# [Problem to solve]
All of the records listed below should be retyped exactly.

# [Material for this task]
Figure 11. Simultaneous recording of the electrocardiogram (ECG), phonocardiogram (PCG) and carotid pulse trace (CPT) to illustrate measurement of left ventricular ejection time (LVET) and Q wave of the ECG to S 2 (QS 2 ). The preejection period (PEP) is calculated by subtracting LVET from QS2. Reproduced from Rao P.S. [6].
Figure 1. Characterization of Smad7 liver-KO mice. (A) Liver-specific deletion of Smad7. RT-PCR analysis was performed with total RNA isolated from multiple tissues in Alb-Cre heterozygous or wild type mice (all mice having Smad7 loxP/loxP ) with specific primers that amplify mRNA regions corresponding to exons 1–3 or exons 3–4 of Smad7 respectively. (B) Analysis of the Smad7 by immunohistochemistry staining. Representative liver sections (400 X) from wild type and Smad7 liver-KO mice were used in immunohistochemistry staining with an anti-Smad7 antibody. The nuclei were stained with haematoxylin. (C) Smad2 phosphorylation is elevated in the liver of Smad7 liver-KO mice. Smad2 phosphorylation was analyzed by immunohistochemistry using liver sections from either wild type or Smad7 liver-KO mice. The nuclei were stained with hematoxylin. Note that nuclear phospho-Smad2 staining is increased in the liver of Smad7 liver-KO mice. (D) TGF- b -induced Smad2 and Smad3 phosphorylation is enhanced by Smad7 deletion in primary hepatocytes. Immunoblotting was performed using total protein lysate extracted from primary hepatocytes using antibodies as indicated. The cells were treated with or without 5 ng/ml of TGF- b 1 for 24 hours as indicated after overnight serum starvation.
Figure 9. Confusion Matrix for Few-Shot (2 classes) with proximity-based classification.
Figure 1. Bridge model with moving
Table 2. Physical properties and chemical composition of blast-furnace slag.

# [Response to the task]
Figure 11. Simultaneous recording of the electrocardiogram (ECG), phonocardiogram (PCG) and carotid pulse trace (CPT) to illustrate measurement of left ventricular ejection time (LVET) and Q wave of the ECG to S 2 (QS 2 ). The preejection period (PEP) is calculated by subtracting LVET from QS2. Reproduced from Rao P.S. [6].
Figure 1. Characterization of Smad7 liver-KO mice. (A) Liver-specific deletion of Smad7. RT-PCR analysis was performed with total RNA isolated from multiple tissues in Alb-Cre heterozygous or wild type mice (all mice having Smad7 loxP/loxP ) with specific primers that amplify mRNA regions corresponding to exons 1–3 or exons 3–4 of Smad7 respectively. (B) Analysis of the Smad7 by immunohistochemistry staining. Representative liver sections (400 X) from wild type and Smad7 liver-KO mice were used in immunohistochemistry staining with an anti-Smad7 antibody. The nuclei were stained with haematoxylin. (C) Smad2 phosphorylation is elevated in the liver of Smad7 liver-KO mice. Smad2 phosphorylation was analyzed by immunohistochemistry using liver sections from either wild type or Smad7 liver-KO mice. The nuclei were stained with hematoxylin. Note that nuclear phospho-Smad2 staining is increased in the liver of Smad7 liver-KO mice. (D) TGF- b -induced Smad2 and Smad3 phosphorylation is enhanced by Smad7 deletion in primary hepatocytes. Immunoblotting was performed using total protein lysate extracted from primary hepatocytes using antibodies as indicated. The cells were treated with or without 5 ng/ml of TGF- b 1 for 24 hours as indicated after overnight serum starvation.
Figure 9. Confusion Matrix for Few-Shot (2 classes) with proximity-based classification.
Figure 1. Bridge model with moving
Table 2. Physical properties and chemical composition of blast-furnace slag.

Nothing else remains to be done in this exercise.